* _What you need to do_:
Please answer these questions using the commentary on chess interviews below, not the material that follows it.
1. What kind of training does the commentary say many of these journalists lack?
2. Which word does the commentary call "really the key word"?
3. In the recent interview it mentions, what did a chess player claim?
(Text for analysis Opens)
You nailed it precisely. It seems a lot of "journalists" don't care that they are journalists, they don't work for a big newspaper and they aren't doing their dream job; they don't have training as journalists, and they just expect chess players to be really happy that they wrote something for us, instead of thinking that we would want them to learn the job at a professional level, since they're stuck doing it.

Conversation is really the key word. If the interview is a conversation, that the journalist is leading in order to get printable results, then it might produce interesting comments and insights from the players. When interviews feel like a "pop quiz" to the participants, they're not comfortable, they're not having a conversation, they're being put on the spot, and unless they're a better journalist than the journalist, you're only ever going to get stiff, generic answers, or political answers. For example a recent interview on this site a chess player claimed to only listen to music from their own country. What an absurdity! Nobody is that small-minded in real life, but they might want to sound patriotic in an interview. If they're having a conversation then they're less likely to give those sorts of fake answers. If it is a prepared statement you say whatever you think helps, but if it is a conversation there is a natural tendency towards honesty.
(Text for analysis Closes)
(Given data Opens)
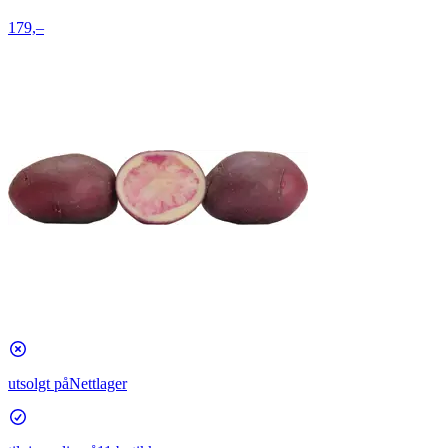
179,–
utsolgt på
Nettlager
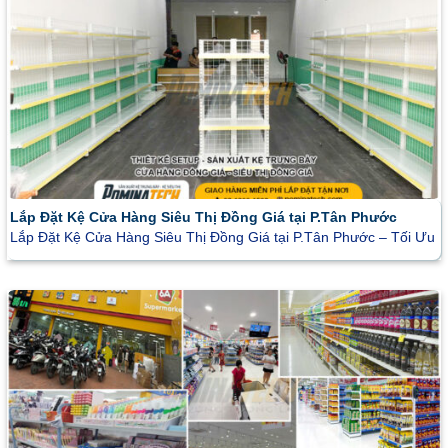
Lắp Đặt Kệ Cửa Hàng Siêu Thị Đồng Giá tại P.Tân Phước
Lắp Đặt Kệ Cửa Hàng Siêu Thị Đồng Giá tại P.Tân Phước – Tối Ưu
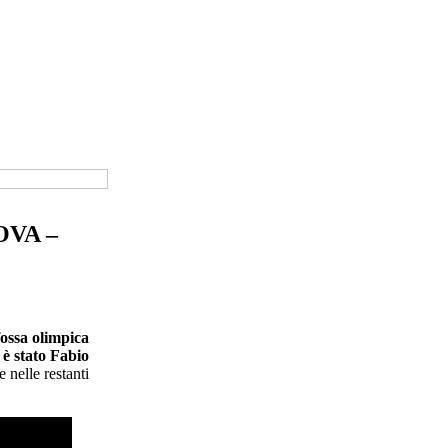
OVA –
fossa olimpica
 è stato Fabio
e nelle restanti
(Given data Closes)
(Given data Opens)
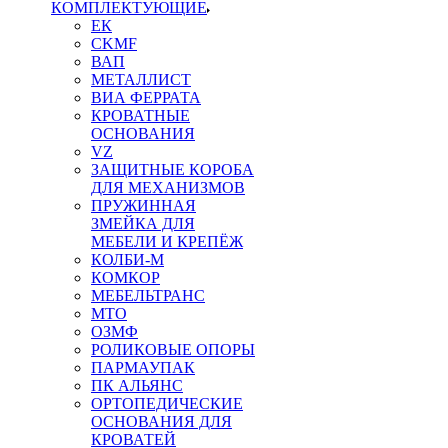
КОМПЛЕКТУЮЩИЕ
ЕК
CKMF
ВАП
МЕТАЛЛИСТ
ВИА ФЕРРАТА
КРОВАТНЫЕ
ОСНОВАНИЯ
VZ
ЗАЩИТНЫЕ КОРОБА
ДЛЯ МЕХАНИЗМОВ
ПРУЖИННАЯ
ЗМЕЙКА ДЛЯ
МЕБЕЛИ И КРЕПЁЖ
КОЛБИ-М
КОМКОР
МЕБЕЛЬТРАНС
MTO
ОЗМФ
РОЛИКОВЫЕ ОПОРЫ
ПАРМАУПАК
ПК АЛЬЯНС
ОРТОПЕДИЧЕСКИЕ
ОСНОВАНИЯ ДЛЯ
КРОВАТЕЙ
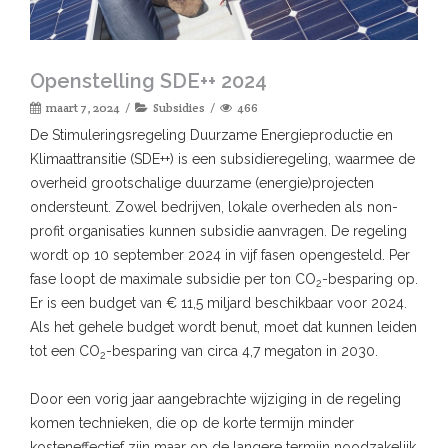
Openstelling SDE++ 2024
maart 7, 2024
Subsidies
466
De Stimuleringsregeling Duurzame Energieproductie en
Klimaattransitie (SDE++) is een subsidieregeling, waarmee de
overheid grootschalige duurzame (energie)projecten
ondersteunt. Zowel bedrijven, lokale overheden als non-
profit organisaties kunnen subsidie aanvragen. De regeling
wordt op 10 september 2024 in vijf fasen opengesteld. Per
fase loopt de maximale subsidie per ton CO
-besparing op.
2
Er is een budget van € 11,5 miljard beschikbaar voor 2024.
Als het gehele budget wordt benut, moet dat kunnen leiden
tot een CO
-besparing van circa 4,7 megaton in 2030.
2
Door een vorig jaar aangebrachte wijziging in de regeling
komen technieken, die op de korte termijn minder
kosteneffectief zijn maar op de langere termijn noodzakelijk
(Given data Closes)
(Given data Opens)
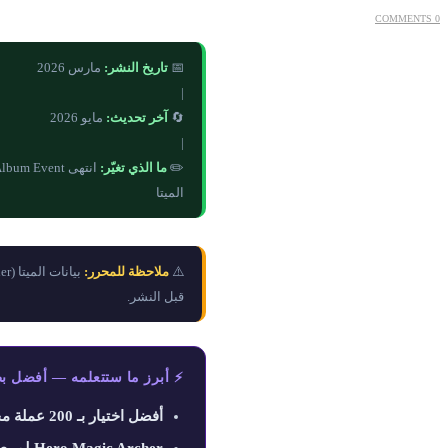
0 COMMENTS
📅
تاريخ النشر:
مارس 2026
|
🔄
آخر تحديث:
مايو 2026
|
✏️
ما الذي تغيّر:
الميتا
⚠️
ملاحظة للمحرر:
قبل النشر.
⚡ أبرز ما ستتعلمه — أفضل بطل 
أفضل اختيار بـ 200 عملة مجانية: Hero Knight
(Given data Closes)
* _Answer to this problem_:
1. Training as journalists.
2. Conversation.
3. To only listen to music from their own country.